6. Knowledge Does Not Insure Salvation.--James of old chided his
brethren for certain empty professions (James 2:19). Said he in effect:
You take pride and satisfaction in declaring your belief in God; you
boast of being distinguished from the idolaters and the heathen because
you accept one God; you do well to so profess, and so believe; but,
remember, others do likewise; even the devils believe; and, we may add,
so firmly that they tremble at thought of the fate which that belief
makes sure. Those confessions of the devils, that Christ was the Son of
God, were founded on knowledge; yet their knowledge of the great truth
did not change their evil natures. How different was their
acknowledgment of the Savior from that of Peter, who, to the Master's
question "Whom say ye that I am?" replied in practically the words used
by the unclean spirits before cited, "Thou art the Christ, the Son of
the living God" (Matt. 16:15-16; see also Mark 8:29; Luke 9:20).

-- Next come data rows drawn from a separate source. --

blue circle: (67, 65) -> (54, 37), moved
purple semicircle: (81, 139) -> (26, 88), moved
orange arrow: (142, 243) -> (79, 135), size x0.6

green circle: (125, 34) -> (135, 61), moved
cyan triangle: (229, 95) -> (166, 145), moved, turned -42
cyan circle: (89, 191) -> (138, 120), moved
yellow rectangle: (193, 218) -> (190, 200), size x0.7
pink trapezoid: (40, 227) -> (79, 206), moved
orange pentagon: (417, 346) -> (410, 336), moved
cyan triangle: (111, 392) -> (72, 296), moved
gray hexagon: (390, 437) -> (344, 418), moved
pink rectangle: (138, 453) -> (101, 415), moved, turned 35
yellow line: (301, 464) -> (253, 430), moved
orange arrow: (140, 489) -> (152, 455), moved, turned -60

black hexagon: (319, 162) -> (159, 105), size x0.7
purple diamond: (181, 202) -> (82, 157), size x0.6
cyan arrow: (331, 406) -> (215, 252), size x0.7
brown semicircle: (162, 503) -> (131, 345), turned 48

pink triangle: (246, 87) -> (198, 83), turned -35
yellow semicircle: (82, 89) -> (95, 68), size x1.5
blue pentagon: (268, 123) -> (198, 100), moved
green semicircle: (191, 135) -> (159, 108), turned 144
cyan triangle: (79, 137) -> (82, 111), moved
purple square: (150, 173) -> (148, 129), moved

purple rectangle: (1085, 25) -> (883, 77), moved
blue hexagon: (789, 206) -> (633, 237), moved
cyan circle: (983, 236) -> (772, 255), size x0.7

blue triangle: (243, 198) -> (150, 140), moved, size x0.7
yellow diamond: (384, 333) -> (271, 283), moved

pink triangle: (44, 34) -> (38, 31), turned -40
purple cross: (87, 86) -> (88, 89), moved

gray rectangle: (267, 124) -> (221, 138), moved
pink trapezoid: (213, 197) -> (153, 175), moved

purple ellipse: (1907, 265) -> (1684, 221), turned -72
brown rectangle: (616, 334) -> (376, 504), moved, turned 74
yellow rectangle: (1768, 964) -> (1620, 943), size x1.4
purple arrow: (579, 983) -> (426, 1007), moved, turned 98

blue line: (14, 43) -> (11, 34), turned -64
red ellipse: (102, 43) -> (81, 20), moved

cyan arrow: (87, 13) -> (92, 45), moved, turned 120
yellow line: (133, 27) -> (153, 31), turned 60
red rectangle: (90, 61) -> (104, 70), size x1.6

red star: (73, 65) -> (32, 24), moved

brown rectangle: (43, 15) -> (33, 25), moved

Peter's
faith had already shown its vital power; it had caused him to forsake
much that had been dear, to follow his Lord through persecution and
suffering, and to put away worldliness with all its fascinations, for
the sacrificing godliness which his faith made so desirable. His
knowledge of God as the Father, and of the Son as the Redeemer, was
perhaps no greater than that of the unclean spirits; but while to them
that knowledge was but an added cause of condemnation, to him it was a
means of salvation.--Abridged from _The Articles of Faith_.